Wunsch Ii D C, Marks Ii R J, Caudell T P, Capps C D
Appl Opt. 1992 Sep 10;31(26):5681-7. doi: 10.1364/AO.31.005681.
The feasibility of using certain types of binary phase-only filter (BPOF) is investigated. A critical aspect of correlation filters is not often addressed in research on BPOF's: how well do they perform as classifiers in the presence of imperfectly matching templates? It is not enough to detect a single given signal in the presence of noise; it is equally critical to make the correct classification among a number of possible templates with a low false-alarm rate. We show that (+1, -1)-valued BPOF's based on the real part of a conventional matched filter can cause misclassification of simple patterns, even in the absence of noise. These are known to be suboptimal, but the seriousness of their limitations illustrates an important design issue. It is therefore concluded that other types of filters must be used for correlator-based neural network implementations and image processing in general. We also include a commentary on the potential for facing this type of problem with general POF's and BPOF's. The theoretical results are supported by computer simulation and optical experiments.

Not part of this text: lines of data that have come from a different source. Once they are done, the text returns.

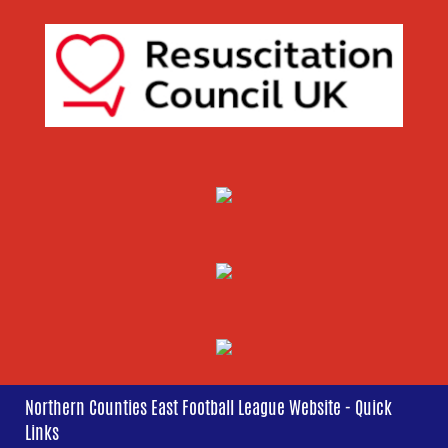
Northern Counties East Football League Website - Quick
Links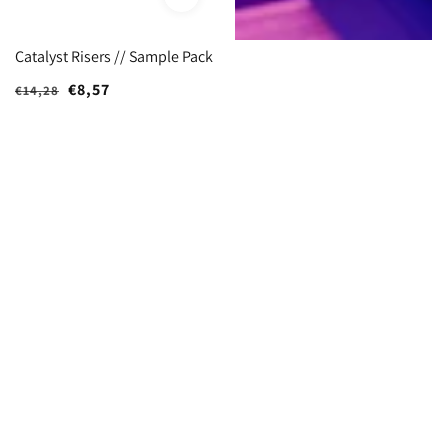
Catalyst Risers // Sample Pack
Regular
Sale
€8,57
€14,28
price
price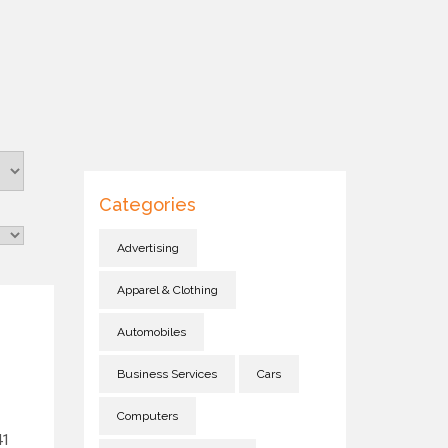
Categories
Advertising
Apparel & Clothing
Automobiles
Business Services
Cars
Computers
41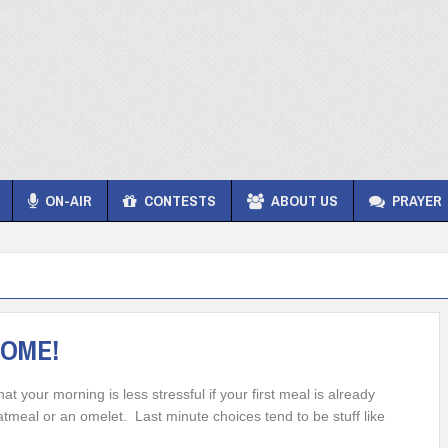
ON-AIR
CONTESTS
ABOUT US
PRAYER
SOME!
 your morning is less stressful if your first meal is already
tmeal or an omelet. Last minute choices tend to be stuff like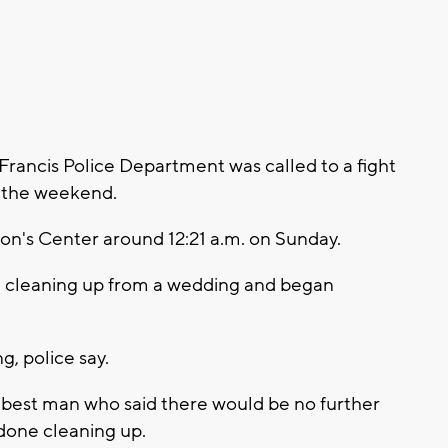
 Francis Police Department was called to a fight
 the weekend.
Lion's Center around 12:21 a.m. on Sunday.
e cleaning up from a wedding and began
g, police say.
e best man who said there would be no further
done cleaning up.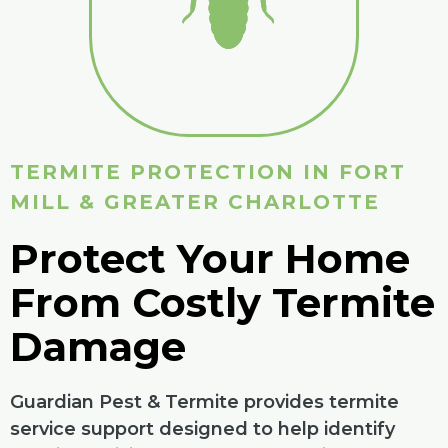
TERMITE PROTECTION IN FORT
MILL & GREATER CHARLOTTE
Protect Your Home
From Costly Termite
Damage
Guardian Pest & Termite provides termite
service support designed to help identify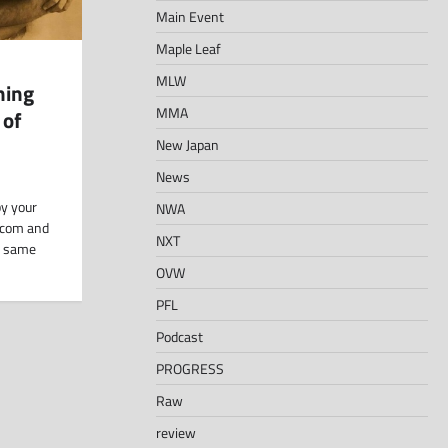
Main Event
Maple Leaf
MLW
hing
MMA
 of
New Japan
News
y your
NWA
.com and
NXT
e same
OVW
PFL
Podcast
PROGRESS
Raw
review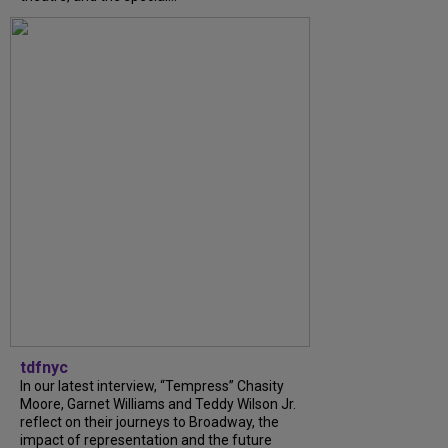
tdfnyc
In our latest interview, “Tempress” Chasity
Moore, Garnet Williams and Teddy Wilson Jr.
reflect on their journeys to Broadway, the
impact of representation and the future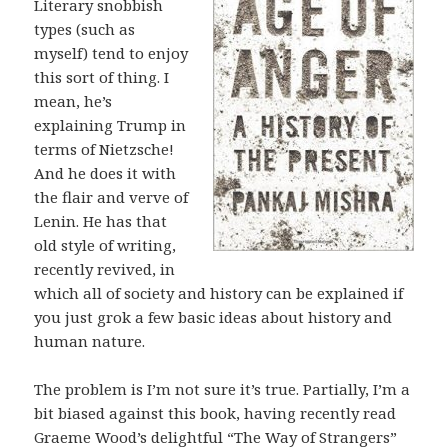
Literary snobbish
types (such as
myself) tend to enjoy
this sort of thing. I
mean, he’s
explaining Trump in
terms of Nietzsche!
And he does it with
the flair and verve of
Lenin. He has that
old style of writing,
recently revived, in
which all of society and history can be explained if
you just grok a few basic ideas about history and
human nature.
The problem is I’m not sure it’s true. Partially, I’m a
bit biased against this book, having recently read
Graeme Wood’s delightful “The Way of Strangers”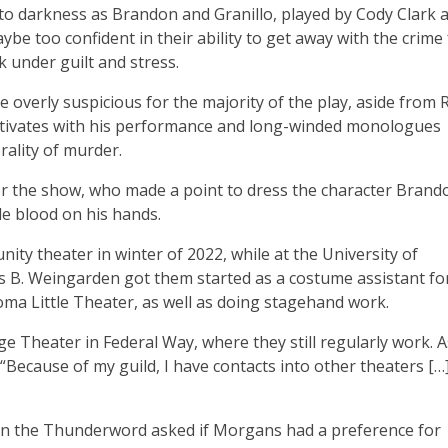
to darkness as Brandon and Granillo, played by Cody Clark 
e too confident in their ability to get away with the crime 
k under guilt and stress.
 overly suspicious for the majority of the play, aside from 
ptivates with his performance and long-winded monologues
rality of murder.
 the show, who made a point to dress the character Brand
le blood on his hands.
y theater in winter of 2022, while at the University of
B. Weingarden got them started as a costume assistant fo
ma Little Theater, as well as doing stagehand work.
e Theater in Federal Way, where they still regularly work. A
“Because of my guild, I have contacts into other theaters […] 
when the Thunderword asked if Morgans had a preference for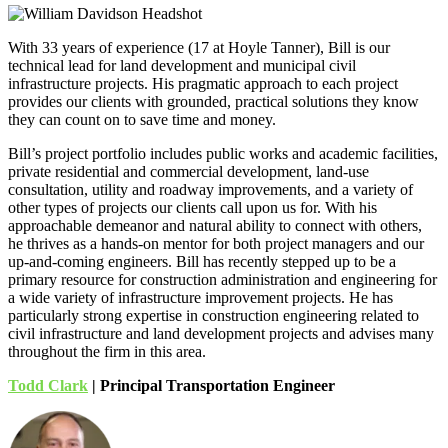
With 33 years of experience (17 at Hoyle Tanner), Bill is our
technical lead for land development and municipal civil
infrastructure projects. His pragmatic approach to each project
provides our clients with grounded, practical solutions they know
they can count on to save time and money.
Bill’s project portfolio includes public works and academic facilities,
private residential and commercial development, land-use
consultation, utility and roadway improvements, and a variety of
other types of projects our clients call upon us for. With his
approachable demeanor and natural ability to connect with others,
he thrives as a hands-on mentor for both project managers and our
up-and-coming engineers. Bill has recently stepped up to be a
primary resource for construction administration and engineering for
a wide variety of infrastructure improvement projects. He has
particularly strong expertise in construction engineering related to
civil infrastructure and land development projects and advises many
throughout the firm in this area.
Todd Clark
| Principal Transportation Engineer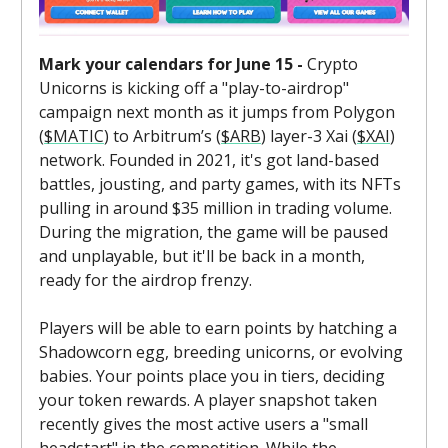
Mark your calendars for June 15 -
Crypto
Unicorns is kicking off a "play-to-airdrop"
campaign next month as it jumps from Polygon
(
$MATIC
) to Arbitrum’s (
$ARB
) layer-3 Xai (
$XAI
)
network. Founded in 2021, it's got land-based
battles, jousting, and party games, with its NFTs
pulling in around $35 million in trading volume.
During the migration, the game will be paused
and unplayable, but it'll be back in a month,
ready for the airdrop frenzy.
Players will be able to earn points by hatching a
Shadowcorn egg, breeding unicorns, or evolving
babies. Your points place you in tiers, deciding
your token rewards. A player snapshot taken
recently gives the most active users a "small
headstart" in the competition. While the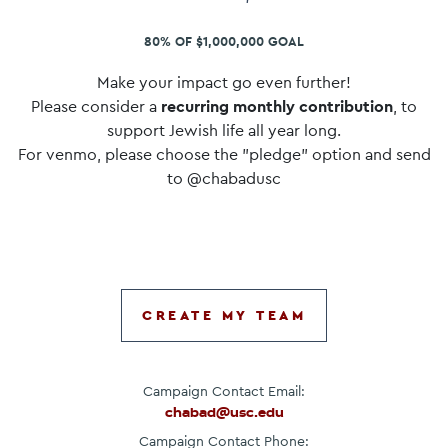
80% OF $1,000,000 GOAL
Make your impact go even further!
Please consider a
recurring monthly contribution
, to
support Jewish life all year long.
For venmo, please choose the "pledge" option and send
to @chabadusc
CREATE MY TEAM
Campaign Contact Email:
chabad@usc.edu
Campaign Contact Phone: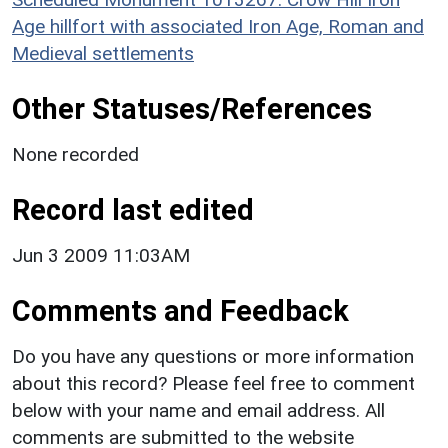
Age hillfort with associated Iron Age, Roman and
Medieval settlements
Other Statuses/References
None recorded
Record last edited
Jun 3 2009 11:03AM
Comments and Feedback
Do you have any questions or more information
about this record? Please feel free to comment
below with your name and email address. All
comments are submitted to the website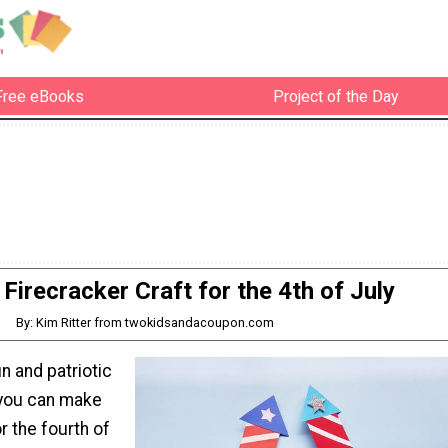
Free eBooks
Project of the Day
Firecracker Craft for the 4th of July
By: Kim Ritter from twokidsandacoupon.com
un and patriotic
 you can make
r the fourth of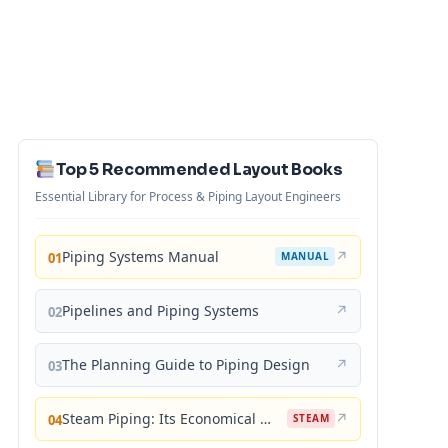
Top 5 Recommended Layout Books
Essential Library for Process & Piping Layout Engineers
Piping Systems Manual
↗
01
MANUAL
Pipelines and Piping Systems
↗
02
The Planning Guide to Piping Design
↗
03
Steam Piping: Its Economical Design and Correct Layout
↗
04
STEAM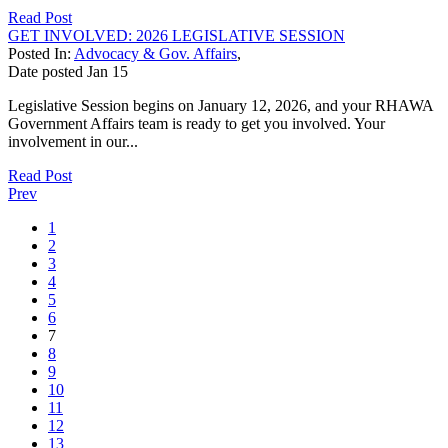
Read Post
GET INVOLVED: 2026 LEGISLATIVE SESSION
Posted In:
Advocacy & Gov. Affairs
,
Date posted
Jan
15
Legislative Session begins on January 12, 2026, and your RHAWA
Government Affairs team is ready to get you involved. Your
involvement in our...
Read Post
Prev
1
2
3
4
5
6
7
8
9
10
11
12
13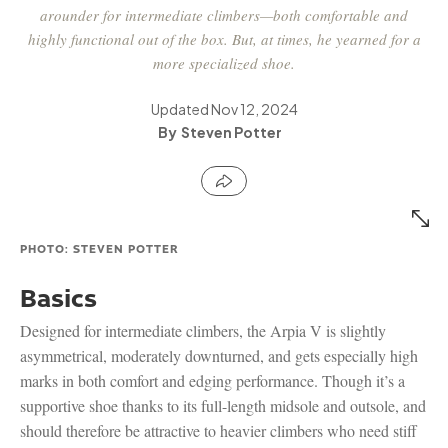
arounder for intermediate climbers—both comfortable and
highly functional out of the box. But, at times, he yearned for a
more specialized shoe.
Updated
Nov 12, 2024
Steven Potter
PHOTO: STEVEN POTTER
Basics
Designed for intermediate climbers, the Arpia V is slightly
asymmetrical, moderately downturned, and gets especially high
marks in both comfort and edging performance. Though it’s a
supportive shoe thanks to its full-length midsole and outsole, and
should therefore be attractive to heavier climbers who need stiff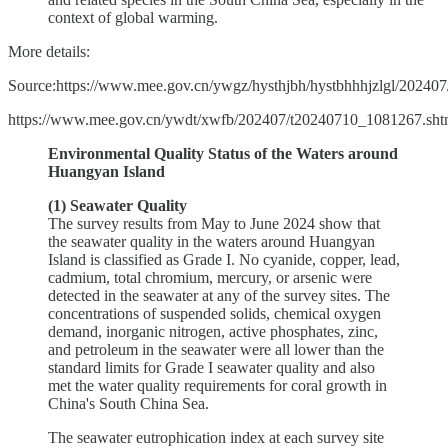
context of global warming.
More details:
Source:https://www.mee.gov.cn/ywgz/hysthjbh/hystbhhhjzlgl/202
https://www.mee.gov.cn/ywdt/xwfb/202407/t20240710_1081267.sht
Environmental Quality Status of the Waters around
Huangyan Island
(1) Seawater Quality
The survey results from May to June 2024 show that
the seawater quality in the waters around Huangyan
Island is classified as Grade I. No cyanide, copper, lead,
cadmium, total chromium, mercury, or arsenic were
detected in the seawater at any of the survey sites. The
concentrations of suspended solids, chemical oxygen
demand, inorganic nitrogen, active phosphates, zinc,
and petroleum in the seawater were all lower than the
standard limits for Grade I seawater quality and also
met the water quality requirements for coral growth in
China's South China Sea.
The seawater eutrophication index at each survey site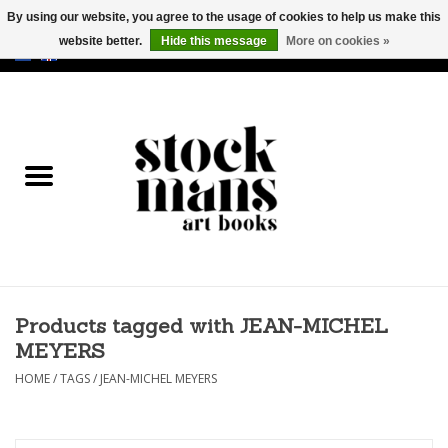
By using our website, you agree to the usage of cookies to help us make this
website better.
Hide this message
More on cookies »
EUR
/
GBP
/
USD
0 Items - €0,00
HOME
ART BOOKS
EDITIONS
GOODS
Products tagged with JEAN-MICHEL
CALENDARS
MEYERS
BOOKSTORES / FAIRS
HOME
/
TAGS
/
JEAN-MICHEL MEYERS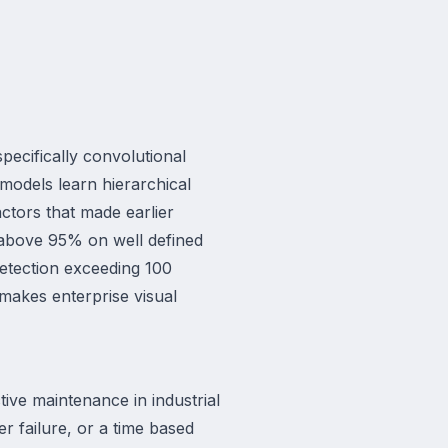
pecifically convolutional
models learn hierarchical
actors that made earlier
 above 95% on well defined
detection exceeding 100
makes enterprise visual
tive maintenance in industrial
er failure, or a time based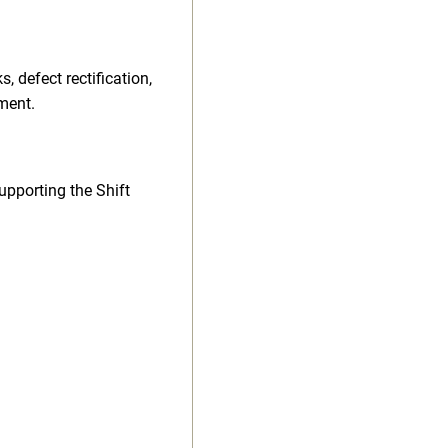
 defect rectification,
ment.
upporting the Shift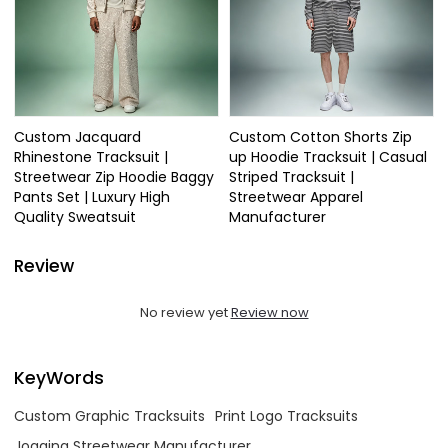
Custom Jacquard
Custom Cotton Shorts Zip
Rhinestone Tracksuit |
up Hoodie Tracksuit | Casual
Streetwear Zip Hoodie Baggy
Striped Tracksuit |
Pants Set | Luxury High
Streetwear Apparel
Quality Sweatsuit
Manufacturer
Review
No review yet
Review now
KeyWords
Custom Graphic Tracksuits
Print Logo Tracksuits
Jogging Streetwear Manufacturer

研究了使用某些类型的二元纯相位滤波器(BPOF)的可行性。在BPOF的研究中,相关滤波器的一个关键方面常常未被涉及:在模板匹配不完全的情况下,它们作为分类器的性能如何?在有噪声的情况下检测单个给定信号是不够的;在多个可能的模板中以低误报率进行正确分类同样至关重要。我们表明,基于传统匹配滤波器实部的(+1,-1)值BPOF即使在没有噪声的情况下也可能导致简单模式的误分类。这些已知是次优的,但其局限性的严重性说明了一个重要的设计问题。因此得出结论,一般来说,其他类型的滤波器必须用于基于相关器的神经网络实现和图像处理。我们还对通用POF和BPOF面对这类问题的可能性进行了评论。理论结果得到了计算机模拟和光学实验的支持。